Network neutrality isn’t the only issue known to man in this field, so let’s try to draw some reasonable boundaries around it. For example, the behaviour of a network service provider might be anticompetitive without being a violation of network neutrality. Not all misbehaviour is a network neutrality issue, and not all neutrality violations are misbehaviour.

Network neutrality is essentially a line of demarcation. If a network service provider is offering Internet connectivity, then we expect it to route IP packets with “best effort” accordingly. The line of demarcation is the IP header: everything beyond that point is the exclusive business of the endpoints, not the network providers, unless otherwise negotiated. Ideally, there is never any cause for the network service provider to engage in deep packet inspection (beyond this line of demarcation) at all, but we live in a less than ideal world.

So-called transparent web proxying and caching is one of these unhappy compromises. It is not a technically ideal solution, but it does arguably improve the performance of the HTTP protocol when it works. Furthermore, the technology has been refined to a state where the benefits arguably outweigh the disadvantages. It’s still less than ideal, but neither the client nor server has much cause for complaint, particularly since the caching can usually be bypassed by shifting the server to a non-standard port. Transparent proxying of this sort is arguably making up for a deficiency in the design of HTTP. Hopefully we’ll figure out a better protocol in the long run which performs well without this nasty hack.

Other forgiveable violations of network neutrality include certain anti-abuse measures, such as the blocking of TCP port 25 outgoing. Ideally this is not necessary, but given the actual pattern of compromised computers, spam, and so on, it’s arguably better for everyone that domestic Internet service be somewhat filtered, although the details are open to debate. (Some NN ideologists will argue that this filtering is never acceptable as a matter of principle, just as some defend spamming as a legitimate exercise of free speech.) ISPs should, of course, be entirely up-front about the fact that these blockages are in place. Abuse control can be a valid reason for violating network neutrality when no better alternatives exist. Where violation of neutrality is the best option, I believe it reveals an underlying design weakness in the Internet protocol stack.
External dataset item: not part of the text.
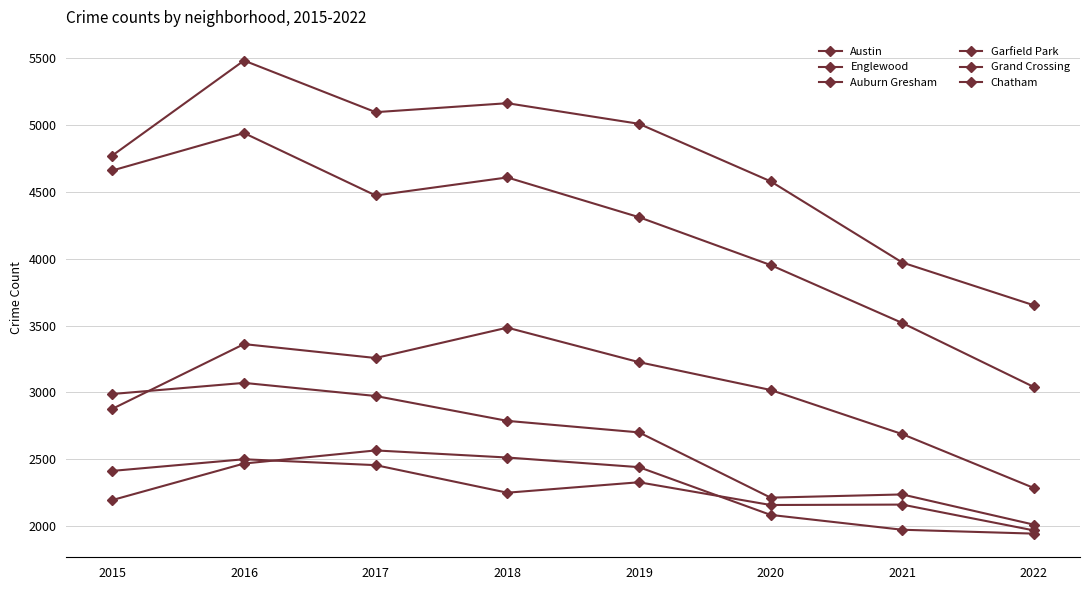

True or false: Chatham and Englewood cross at least once.

False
The Comcast interference with various P2P protocols was unreasonable because bandwidth management could be effected at the IP level, without regard to the application. There have been some less than convincing arguments put forth that application-agnostic management was not in fact possible, due to limitations of DOCSIS or whatever else. In retrospect these arguments are even less convincing because Comcast has backed off its interference with these protocols, but in the unlikely event that such a problem can not be solved without crossing the network neutrality line of demarcation, the non-neutral interference should be fully disclosed in the terms of service.

Again, bear in mind that network neutrality is not the only issue known to man. It may be acceptable for a network provider to openly announce that it is crossing the line of demarcation in some circumstances, whereas the same action may be unacceptable for reasons of antitrust in different circumstances.

In the matter of edge caching in the style of Google or Akamai, it seems that they are providing endpoints, not network service, and so the matter of network neutrality is irrelevant. I’m not familiar with the technical details of their respective approaches, but my first guess at how it’s done is that Google/Akamai/Whoever co-locate servers with the ISP, and create a local route with that ISP such that some of their network address allocation is locally mapped into the ISP’s network. Customers of that ISP are then routed (at the IP level) to the co-located servers rather than the ‘general’ servers. IP wasn’t designed with this behaviour in mind, but it would work in controlled conditions.

Assuming that my guess is at least in the right ballpark, there’s no network neutrality issue here at all. There may be questions of antitrust, or collusion, and there may be technical questions like, “can we find a more general solution to the problem that’s being addressed here?” Net neutrality, however, is not the issue.